Search the data for the word "size" and copy every line that contains it.

===== Source information =====

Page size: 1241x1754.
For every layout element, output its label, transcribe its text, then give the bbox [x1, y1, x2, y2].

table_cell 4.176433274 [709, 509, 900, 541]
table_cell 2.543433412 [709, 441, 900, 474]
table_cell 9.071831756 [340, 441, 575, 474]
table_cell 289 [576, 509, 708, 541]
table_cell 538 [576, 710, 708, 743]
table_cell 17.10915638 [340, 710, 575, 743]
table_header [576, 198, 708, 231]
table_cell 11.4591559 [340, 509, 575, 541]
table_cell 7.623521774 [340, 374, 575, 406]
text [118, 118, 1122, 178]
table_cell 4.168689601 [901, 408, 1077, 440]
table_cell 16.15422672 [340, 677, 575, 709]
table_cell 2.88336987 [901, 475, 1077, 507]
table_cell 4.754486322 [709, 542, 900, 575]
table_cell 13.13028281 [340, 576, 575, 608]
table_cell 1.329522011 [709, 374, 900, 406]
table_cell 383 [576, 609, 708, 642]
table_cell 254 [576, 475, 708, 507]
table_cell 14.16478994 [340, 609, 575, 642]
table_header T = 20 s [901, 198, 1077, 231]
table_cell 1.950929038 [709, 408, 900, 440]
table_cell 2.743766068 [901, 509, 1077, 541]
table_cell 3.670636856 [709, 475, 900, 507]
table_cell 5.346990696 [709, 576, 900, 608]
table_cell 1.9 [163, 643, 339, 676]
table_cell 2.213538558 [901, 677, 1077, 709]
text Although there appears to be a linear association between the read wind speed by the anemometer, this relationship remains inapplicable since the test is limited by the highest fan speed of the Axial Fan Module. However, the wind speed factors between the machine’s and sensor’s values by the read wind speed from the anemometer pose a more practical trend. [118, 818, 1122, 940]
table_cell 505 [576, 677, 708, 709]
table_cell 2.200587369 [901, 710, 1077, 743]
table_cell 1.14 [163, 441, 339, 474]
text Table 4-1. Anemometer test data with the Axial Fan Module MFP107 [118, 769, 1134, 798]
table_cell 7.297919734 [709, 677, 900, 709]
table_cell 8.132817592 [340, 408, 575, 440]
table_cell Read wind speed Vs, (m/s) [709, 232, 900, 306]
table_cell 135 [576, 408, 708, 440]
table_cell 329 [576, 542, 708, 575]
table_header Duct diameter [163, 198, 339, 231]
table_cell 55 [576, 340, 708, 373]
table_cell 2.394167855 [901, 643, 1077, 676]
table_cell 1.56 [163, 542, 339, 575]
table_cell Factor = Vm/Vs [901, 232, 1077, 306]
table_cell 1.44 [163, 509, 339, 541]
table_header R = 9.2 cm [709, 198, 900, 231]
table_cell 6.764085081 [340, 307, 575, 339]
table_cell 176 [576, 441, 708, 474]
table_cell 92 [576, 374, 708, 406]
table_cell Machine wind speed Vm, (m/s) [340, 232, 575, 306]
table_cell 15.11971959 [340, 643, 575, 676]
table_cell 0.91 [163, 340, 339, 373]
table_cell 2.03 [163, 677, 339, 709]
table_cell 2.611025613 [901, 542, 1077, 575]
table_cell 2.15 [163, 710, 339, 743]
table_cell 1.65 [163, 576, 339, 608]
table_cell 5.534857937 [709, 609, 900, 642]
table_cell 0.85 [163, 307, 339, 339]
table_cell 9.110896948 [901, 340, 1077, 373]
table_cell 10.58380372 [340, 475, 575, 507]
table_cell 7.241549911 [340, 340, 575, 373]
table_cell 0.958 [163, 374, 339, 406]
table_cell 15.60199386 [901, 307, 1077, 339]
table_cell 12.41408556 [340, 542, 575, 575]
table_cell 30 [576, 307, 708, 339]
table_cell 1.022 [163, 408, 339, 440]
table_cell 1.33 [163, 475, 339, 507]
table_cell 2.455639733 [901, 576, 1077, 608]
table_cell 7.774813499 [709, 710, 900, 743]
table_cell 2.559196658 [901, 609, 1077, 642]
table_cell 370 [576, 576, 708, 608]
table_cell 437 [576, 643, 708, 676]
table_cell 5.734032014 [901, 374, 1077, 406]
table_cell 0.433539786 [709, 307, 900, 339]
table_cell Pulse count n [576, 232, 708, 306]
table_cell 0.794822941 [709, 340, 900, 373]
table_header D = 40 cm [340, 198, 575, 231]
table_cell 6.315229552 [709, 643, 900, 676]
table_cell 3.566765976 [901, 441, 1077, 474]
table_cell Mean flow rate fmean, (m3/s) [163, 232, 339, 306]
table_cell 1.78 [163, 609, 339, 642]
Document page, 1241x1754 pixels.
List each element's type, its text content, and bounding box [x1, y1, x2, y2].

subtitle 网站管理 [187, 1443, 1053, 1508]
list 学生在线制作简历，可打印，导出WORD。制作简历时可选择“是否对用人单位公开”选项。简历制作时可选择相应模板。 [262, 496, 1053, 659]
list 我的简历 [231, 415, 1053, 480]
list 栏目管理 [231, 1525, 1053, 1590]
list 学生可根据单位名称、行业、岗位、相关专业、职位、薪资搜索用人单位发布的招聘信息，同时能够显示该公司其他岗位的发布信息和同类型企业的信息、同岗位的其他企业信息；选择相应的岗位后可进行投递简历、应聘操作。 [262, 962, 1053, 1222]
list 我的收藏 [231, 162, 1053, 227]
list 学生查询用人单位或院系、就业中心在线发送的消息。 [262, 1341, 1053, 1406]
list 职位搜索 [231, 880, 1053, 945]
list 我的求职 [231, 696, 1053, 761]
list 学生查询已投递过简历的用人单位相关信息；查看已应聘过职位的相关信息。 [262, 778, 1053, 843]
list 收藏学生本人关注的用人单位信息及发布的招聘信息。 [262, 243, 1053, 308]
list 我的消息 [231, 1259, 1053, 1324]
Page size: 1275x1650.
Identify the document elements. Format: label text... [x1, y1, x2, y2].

=====

● Exercise solution
Page size: 1241x1754.
Page size: 1275x1650.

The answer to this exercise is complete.